**RECORDS SHOWN**
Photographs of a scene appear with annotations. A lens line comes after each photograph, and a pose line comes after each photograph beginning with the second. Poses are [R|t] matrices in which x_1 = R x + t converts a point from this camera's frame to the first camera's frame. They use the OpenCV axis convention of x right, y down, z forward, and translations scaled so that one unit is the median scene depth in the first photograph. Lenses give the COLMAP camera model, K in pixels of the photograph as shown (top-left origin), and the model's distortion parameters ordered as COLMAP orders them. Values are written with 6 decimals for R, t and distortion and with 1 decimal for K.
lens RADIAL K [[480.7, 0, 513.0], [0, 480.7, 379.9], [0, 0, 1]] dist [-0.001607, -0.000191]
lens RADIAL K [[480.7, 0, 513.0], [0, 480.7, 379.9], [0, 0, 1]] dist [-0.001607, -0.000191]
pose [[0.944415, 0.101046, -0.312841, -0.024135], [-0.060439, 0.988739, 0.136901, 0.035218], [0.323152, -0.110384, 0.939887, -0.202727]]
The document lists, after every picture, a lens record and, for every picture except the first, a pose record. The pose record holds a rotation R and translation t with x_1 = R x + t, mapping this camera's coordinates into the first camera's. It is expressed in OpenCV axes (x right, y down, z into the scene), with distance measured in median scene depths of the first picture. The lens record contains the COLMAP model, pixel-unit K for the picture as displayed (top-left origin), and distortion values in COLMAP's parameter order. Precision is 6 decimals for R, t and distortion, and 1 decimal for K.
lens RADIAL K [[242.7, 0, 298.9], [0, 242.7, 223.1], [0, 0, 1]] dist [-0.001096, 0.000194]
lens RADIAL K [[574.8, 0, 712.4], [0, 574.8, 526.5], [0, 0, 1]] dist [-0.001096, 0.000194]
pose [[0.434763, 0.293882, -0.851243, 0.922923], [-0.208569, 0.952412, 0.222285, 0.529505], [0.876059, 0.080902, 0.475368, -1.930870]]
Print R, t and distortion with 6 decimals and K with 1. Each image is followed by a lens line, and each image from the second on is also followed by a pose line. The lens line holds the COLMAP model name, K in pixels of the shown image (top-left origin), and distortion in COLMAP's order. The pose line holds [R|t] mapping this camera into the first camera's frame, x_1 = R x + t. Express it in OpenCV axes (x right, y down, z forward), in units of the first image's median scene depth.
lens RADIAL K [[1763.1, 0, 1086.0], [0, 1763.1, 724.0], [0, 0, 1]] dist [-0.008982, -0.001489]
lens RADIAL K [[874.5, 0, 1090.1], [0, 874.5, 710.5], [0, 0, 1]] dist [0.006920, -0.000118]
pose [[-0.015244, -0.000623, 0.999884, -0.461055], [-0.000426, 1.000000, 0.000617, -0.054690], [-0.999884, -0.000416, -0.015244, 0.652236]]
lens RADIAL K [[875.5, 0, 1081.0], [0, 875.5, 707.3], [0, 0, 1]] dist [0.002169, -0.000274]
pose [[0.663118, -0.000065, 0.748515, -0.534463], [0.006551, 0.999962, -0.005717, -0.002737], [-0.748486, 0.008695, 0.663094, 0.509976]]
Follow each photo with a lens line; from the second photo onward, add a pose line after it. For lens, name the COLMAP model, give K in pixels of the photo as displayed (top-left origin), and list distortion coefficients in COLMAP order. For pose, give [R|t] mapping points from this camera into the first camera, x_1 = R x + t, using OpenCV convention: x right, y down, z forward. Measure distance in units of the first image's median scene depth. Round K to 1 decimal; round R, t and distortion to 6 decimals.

**YOUR ASSIGNMENT**
Count the lines of the material that contain the word "units" and give only the number.

**RESPONSE BELOW**
2